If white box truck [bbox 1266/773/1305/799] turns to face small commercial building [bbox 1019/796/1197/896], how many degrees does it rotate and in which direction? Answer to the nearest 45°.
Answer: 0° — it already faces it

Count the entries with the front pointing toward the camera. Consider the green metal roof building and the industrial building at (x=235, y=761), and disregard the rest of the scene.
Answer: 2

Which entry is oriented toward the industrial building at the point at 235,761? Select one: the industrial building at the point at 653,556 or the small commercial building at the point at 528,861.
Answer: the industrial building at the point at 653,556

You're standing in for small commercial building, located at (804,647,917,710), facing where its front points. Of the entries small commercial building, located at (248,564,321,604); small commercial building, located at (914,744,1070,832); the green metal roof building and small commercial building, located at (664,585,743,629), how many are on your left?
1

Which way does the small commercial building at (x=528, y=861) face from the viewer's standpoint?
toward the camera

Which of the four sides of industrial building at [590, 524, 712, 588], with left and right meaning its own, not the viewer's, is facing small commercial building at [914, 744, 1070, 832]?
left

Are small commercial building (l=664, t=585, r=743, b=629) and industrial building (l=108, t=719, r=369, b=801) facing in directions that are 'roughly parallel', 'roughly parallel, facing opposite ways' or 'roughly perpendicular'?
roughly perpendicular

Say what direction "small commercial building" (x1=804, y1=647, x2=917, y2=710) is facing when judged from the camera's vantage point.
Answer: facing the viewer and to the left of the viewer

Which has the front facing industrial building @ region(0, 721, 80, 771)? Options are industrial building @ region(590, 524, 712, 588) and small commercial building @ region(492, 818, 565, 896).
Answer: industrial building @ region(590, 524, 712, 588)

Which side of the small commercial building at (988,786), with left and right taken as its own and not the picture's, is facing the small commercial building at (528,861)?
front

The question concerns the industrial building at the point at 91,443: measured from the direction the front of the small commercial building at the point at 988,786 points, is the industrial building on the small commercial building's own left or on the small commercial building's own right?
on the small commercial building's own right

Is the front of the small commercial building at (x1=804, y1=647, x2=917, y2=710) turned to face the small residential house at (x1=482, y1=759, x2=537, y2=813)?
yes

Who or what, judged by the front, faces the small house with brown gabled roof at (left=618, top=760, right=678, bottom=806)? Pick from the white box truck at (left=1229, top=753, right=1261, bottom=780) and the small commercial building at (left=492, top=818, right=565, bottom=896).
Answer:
____
Problem details
Print the whole listing exactly as it is.

Task answer
If white box truck [bbox 1266/773/1305/799] turns to face small commercial building [bbox 1019/796/1197/896], how many degrees does it rotate and in which direction? Answer to the nearest 45°.
Answer: 0° — it already faces it

Count the entries with the front pointing toward the camera. Consider the green metal roof building and the industrial building at (x=235, y=761), and disregard the rest of the scene.
Answer: 2

Which entry is oriented toward the industrial building at the point at 235,761? Select one: the industrial building at the point at 653,556 or the small commercial building at the point at 528,861.
Answer: the industrial building at the point at 653,556

You're standing in for small commercial building, located at (804,647,917,710), facing where its front points. Of the entries small commercial building, located at (248,564,321,604); small commercial building, located at (914,744,1070,832); the green metal roof building and small commercial building, located at (664,585,743,629), how many are on your left?
1

Which way does the small commercial building at (x=528, y=861) face from the viewer's standpoint?
toward the camera

Which of the four sides of industrial building at [590, 524, 712, 588], with left and right meaning its own, not the viewer's, is facing small commercial building at [914, 744, 1070, 832]?
left

Are small commercial building (l=664, t=585, r=743, b=629) and industrial building (l=108, t=719, r=369, b=801) facing in directions that are 'roughly parallel', 'roughly parallel, facing opposite ways' or 'roughly perpendicular'?
roughly perpendicular

Say what direction "small commercial building" (x1=804, y1=647, x2=917, y2=710) is facing when judged from the camera's vantage point.
Answer: facing the viewer and to the left of the viewer

Which has the front facing industrial building @ region(0, 721, 80, 771)? Options are industrial building @ region(590, 524, 712, 588) and small commercial building @ region(492, 818, 565, 896).
Answer: industrial building @ region(590, 524, 712, 588)

Which side of the small commercial building at (988,786), with left and right taken as its own and not the picture's, is facing the small commercial building at (528,861)?
front

The question concerns the industrial building at the point at 91,443: measured from the direction the front of the small commercial building at the point at 988,786 points, is the industrial building on the small commercial building's own left or on the small commercial building's own right?
on the small commercial building's own right

Is the front of the small commercial building at (x1=804, y1=647, x2=917, y2=710) turned to face the small residential house at (x1=482, y1=759, x2=537, y2=813)?
yes

Who or what, judged by the front, faces the small house with brown gabled roof at (left=618, top=760, right=678, bottom=806)? Pick from the white box truck at (left=1229, top=753, right=1261, bottom=780) and the small commercial building at (left=492, top=818, right=565, bottom=896).
Answer:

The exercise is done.